As summer approaches, I often think of my childhood in Maryland in the 1970s, and invariably I think of fireflies. Most of the outdoor spaces in my neighborhood were tamed spaces – mowed lawns and manicured gardens. However, some were left wild and in the summer these wild spaces overflowed with growth.
Dark green honeysuckle vines, the glossy leaves of poison ivy, the bright orange threads of the plant parasite known as dodder, are said to drape over shrubs and creep into trees. And all this growth was a haven for insects. As night fell and I looked out across our back lawn to the undergrowth, I could see a few flashes of firefly light and then, as the sun slipped further down, I would see so many more, twinkling and streaming against the darkening background.
The fireflies were certainly not alone. The flashing of their lights was accompanied by the chirping of crickets and the screeching of grasshoppers, a cacophony of insect sounds that melted into a uniform buzz in the air. The sound betrayed to our ears the sheer number of insects there and what an astonishing variety. The show these bugs put on was the most punk rock performance I’d ever witnessed. It started before sunset, lasted until sunrise, obeyed no boundaries and followed no rules. The same heat and humidity that slowed down the pace of our lives was an accelerator for the insects. They pupated and emerged, some after years underground, for a raucous feast, voracious consumption and a race for reproduction.
The show these bugs put on was the most punk rock performance I’d ever witnessed.
Are summers full of insect sights and sounds a thing of the past? Environmentalists have been measuring wild insect populations for decades. The news has been bad in recent years. In Current Biology in 2019, insect ecologist David Goulson cites studies done in Germany and Puerto Rico that report a staggering decline over the past quarter-century in both total insect biomass and species diversity. In one of these studies, the total insect biomass collected by researchers in the wild in 2014 was less than a quarter of what they had used at the same site in 1989.
Goulson points to several economic reasons why we should pay attention to the decline of insects. He notes, for example, that three-quarters of the crop species we grow require insect pollination, “a service estimated to be worth $235 to 577 billion a year worldwide.” He further appeals to our sense of natural wonder and asks: Don’t all species have as much right as we do to be here on Earth?

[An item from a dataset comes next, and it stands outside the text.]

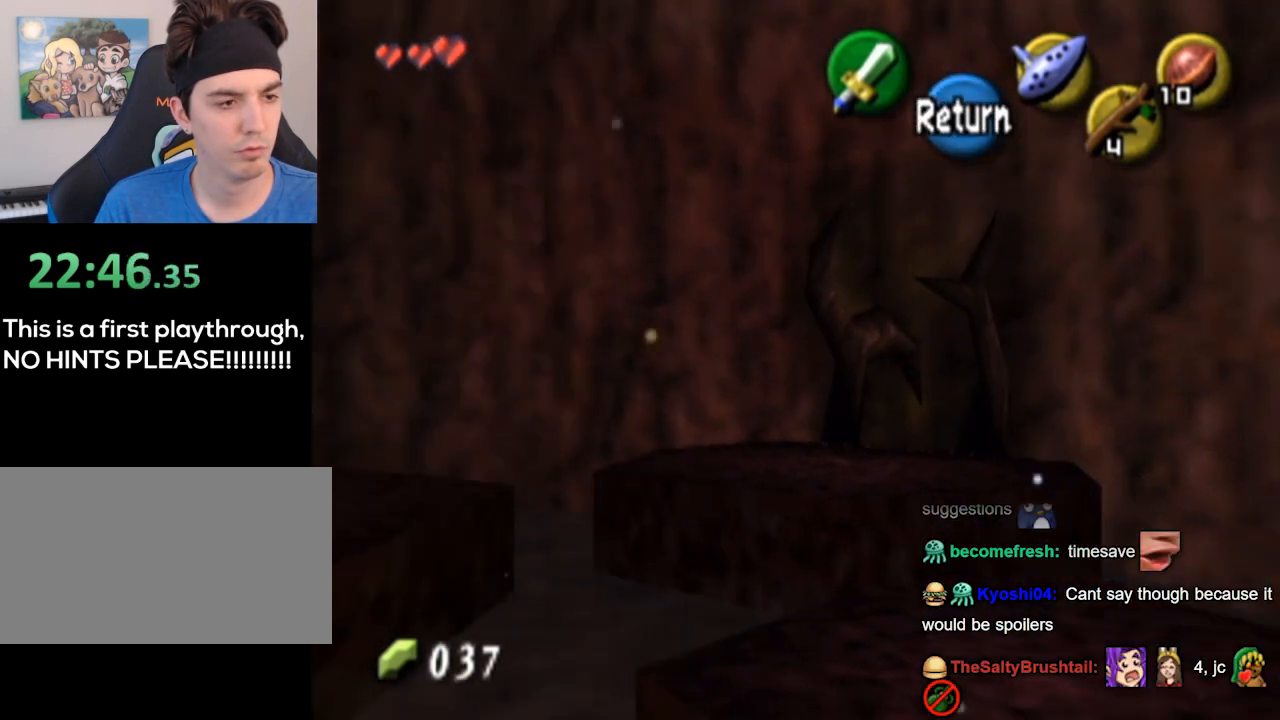
{"buttons": [], "left_stick": "right", "right_stick": "center", "events": [[133, "left_stick", "center"], [333, "left_stick", "right"]]}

Why is it happening? The suggested causes of insect decline are all too easy to imagine. In a research paper published in April this year in the journal Nature, Outhwaite and colleagues reported that insect declines are worst in those places on Earth where large-scale farming and the impacts of climate change coincide. A glimmer of hope comes from Outhwaite and colleagues’ observation that the presence of natural spaces near low-intensity agricultural use sites — spaces similar to the wild patches bordering grass clippings in my old Maryland neighborhood, but on a much larger scale – dampens the declines compared to sites that have no coverage nearby.
The decline in insect populations is worrying. The problem is one of many symptoms that we are not treating our planet the way we should be. Like a nature-loving kid who grew up to be a biologist studying an insect (the fruit fly) Drosophila melanogaster), I find it to be a symptom of environmental stress that resonates with me in particular.
I believe that radical societal change on a global scale is needed to save ourselves – and the fireflies, the crickets, the grasshoppers and so many other invertebrates – from environmental destruction and climate change. Still, I wonder when our society will bend to meet the need.
How quiet should summer evenings get? How devoid of the magical flashes of light? The chaos of sound? The raw life of the little ones?